Relation entre inflation et indépendance de la Banque centrale
Lecture : Le degré d'indépendance légale est une mesure approximative établie par l'auteur à l'aide d'une batterie d'indicateurs (le banquier central reçoit-il des instructions du gouvernement ? quelle est la durée de son mandat et est-ce un mandat irrévocable ? la banque centrale peut-elle faire crédit au secteur public ? peut-elle définir librement sa stratégie ? quel est le niveau de responsabilité démocratique ? le gouvernement bénéficie-t-il de clauses lui permettant de "reprendre la main" ? suffit-il d'une loi ordinaire pour changer les statuts de la banque centrale ?, etc). La période considérée (1960-1995) mêle une période de forte inflation et une période de désinflation prononcée. Sans surprise, et conformément aux résultats de Summers et Alesina, les pays les plus "vertueux" (politique monétaire placée résolument hors de la sphère politique : Allemagne, Suisse…) sont ceux qui enregistrent, sur longue période, les taux d'inflation les plus bas. La dispersion est relativement faible. A noter toutefois les résultats surprenants d'un pays comme le Japon, où la banque centrale (BoJ) est resté longtemps fort peu indépendante, et où pourtant, en dépit de résultats souvent médiocres sur le plan de la structure concurrentielle de l'économie, l'inflation est resté relativement contenue.

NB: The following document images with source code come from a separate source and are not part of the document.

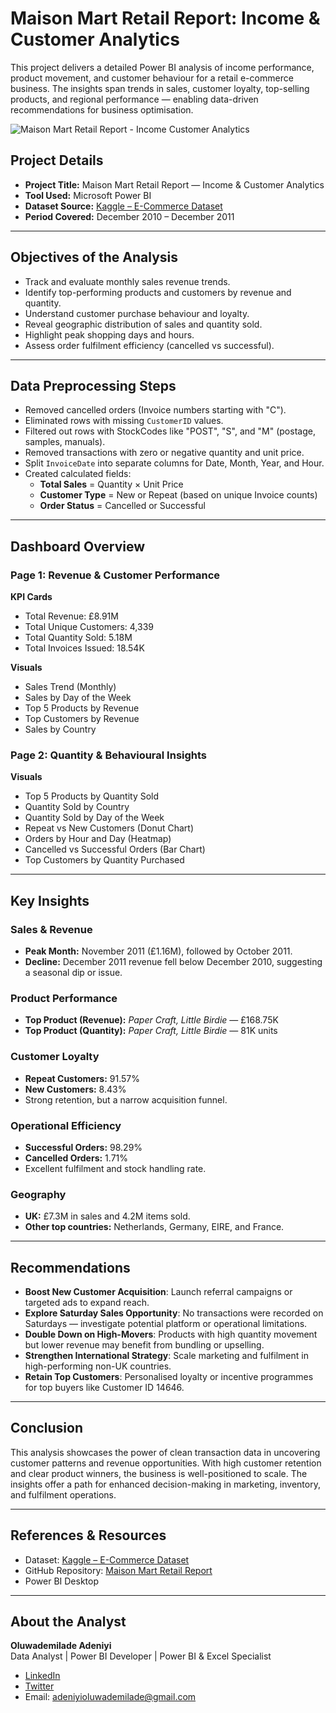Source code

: # Maison Mart Retail Report: Income & Customer Analytics

This project delivers a detailed Power BI analysis of income performance, product movement, and customer behaviour for a retail e-commerce business. The insights span trends in sales, customer loyalty, top-selling products, and regional performance — enabling data-driven recommendations for business optimisation.

![Maison Mart Retail Report - Income   Customer Analytics](https://github.com/user-attachments/assets/83574e9d-ea0d-4b1b-881e-c4c15d78f095)

##  Project Details

- **Project Title:** Maison Mart Retail Report — Income & Customer Analytics  
- **Tool Used:** Microsoft Power BI  
- **Dataset Source:** [Kaggle – E-Commerce Dataset](https://www.kaggle.com/datasets/carrie1/ecommerce-data)  
- **Period Covered:** December 2010 – December 2011  

---

##  Objectives of the Analysis

- Track and evaluate monthly sales revenue trends.
- Identify top-performing products and customers by revenue and quantity.
- Understand customer purchase behaviour and loyalty.
- Reveal geographic distribution of sales and quantity sold.
- Highlight peak shopping days and hours.
- Assess order fulfilment efficiency (cancelled vs successful).

---

##  Data Preprocessing Steps

- Removed cancelled orders (Invoice numbers starting with "C").
- Eliminated rows with missing `CustomerID` values.
- Filtered out rows with StockCodes like "POST", "S", and "M" (postage, samples, manuals).
- Removed transactions with zero or negative quantity and unit price.
- Split `InvoiceDate` into separate columns for Date, Month, Year, and Hour.
- Created calculated fields:
  - **Total Sales** = Quantity × Unit Price
  - **Customer Type** = New or Repeat (based on unique Invoice counts)
  - **Order Status** = Cancelled or Successful

---

##  Dashboard Overview

###  Page 1: Revenue & Customer Performance

**KPI Cards**
- Total Revenue: £8.91M  
- Total Unique Customers: 4,339  
- Total Quantity Sold: 5.18M  
- Total Invoices Issued: 18.54K  

**Visuals**
- Sales Trend (Monthly)
- Sales by Day of the Week
- Top 5 Products by Revenue
- Top Customers by Revenue
- Sales by Country

###  Page 2: Quantity & Behavioural Insights

**Visuals**
- Top 5 Products by Quantity Sold
- Quantity Sold by Country
- Quantity Sold by Day of the Week
- Repeat vs New Customers (Donut Chart)
- Orders by Hour and Day (Heatmap)
- Cancelled vs Successful Orders (Bar Chart)
- Top Customers by Quantity Purchased

---

##  Key Insights

### Sales & Revenue
- **Peak Month:** November 2011 (£1.16M), followed by October 2011.
- **Decline:** December 2011 revenue fell below December 2010, suggesting a seasonal dip or issue.

### Product Performance
- **Top Product (Revenue):** *Paper Craft, Little Birdie* — £168.75K
- **Top Product (Quantity):** *Paper Craft, Little Birdie* — 81K units

### Customer Loyalty
- **Repeat Customers:** 91.57%
- **New Customers:** 8.43%
- Strong retention, but a narrow acquisition funnel.

### Operational Efficiency
- **Successful Orders:** 98.29%
- **Cancelled Orders:** 1.71%
- Excellent fulfilment and stock handling rate.

### Geography
- **UK:** £7.3M in sales and 4.2M items sold.
- **Other top countries:** Netherlands, Germany, EIRE, and France.

---

##  Recommendations

- **Boost New Customer Acquisition**: Launch referral campaigns or targeted ads to expand reach.
- **Explore Saturday Sales Opportunity**: No transactions were recorded on Saturdays — investigate potential platform or operational limitations.
- **Double Down on High-Movers**: Products with high quantity movement but lower revenue may benefit from bundling or upselling.
- **Strengthen International Strategy**: Scale marketing and fulfilment in high-performing non-UK countries.
- **Retain Top Customers**: Personalised loyalty or incentive programmes for top buyers like Customer ID 14646.

---

##  Conclusion

This analysis showcases the power of clean transaction data in uncovering customer patterns and revenue opportunities. With high customer retention and clear product winners, the business is well-positioned to scale. The insights offer a path for enhanced decision-making in marketing, inventory, and fulfilment operations.

---

##  References & Resources

- Dataset: [Kaggle – E-Commerce Dataset](https://www.kaggle.com/datasets/carrie1/ecommerce-data)
- GitHub Repository: [Maison Mart Retail Report](https://github.com/Demibolt007/Maison-Mart-Retail-Report-Income-Customer-Analytics)
- Power BI Desktop

---

##  About the Analyst

**Oluwademilade Adeniyi**  
Data Analyst | Power BI Developer | Power BI & Excel Specialist  
- [LinkedIn](https://www.linkedin.com/in/adeniyioluwademilade)  
- [Twitter](https://twitter.com/demibolt_)  
- Email: adeniyioluwademilade@gmail.com  
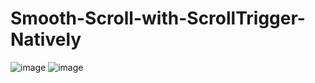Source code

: # Smooth-Scroll-with-ScrollTrigger-Natively
![image](https://github.com/kunal7216/Smooth-Scroll-with-ScrollTrigger-Natively/assets/112888767/c578ee16-64ef-4bb0-9c6d-87e73341a90b)
![image](https://github.com/kunal7216/Smooth-Scroll-with-ScrollTrigger-Natively/assets/112888767/1e730c05-bfdc-4f09-ae5d-8e7ae94b7b41)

Relation entre chômage et indépendance de la Banque centrale
Lecture : Le lien entre l'indicateur d'indépendance et le taux de chômage est beaucoup moins net. Sur la période considérée, et pour les pays de l'OCDE, il n'est pas possible d'associer une politique monétaire sanctuarisée à un faible taux de chômage, et inversement, en dépit de la dichotomie Suisse/Espagne. En effet, le taux de chômage dépend moins de facteurs macroéconomiques (faible inflation…) que de facteurs microéconomiques et structurels (degré de rigidité des salaires, degré de régulation du marché du travail, concurrence sur le marché des biens etc).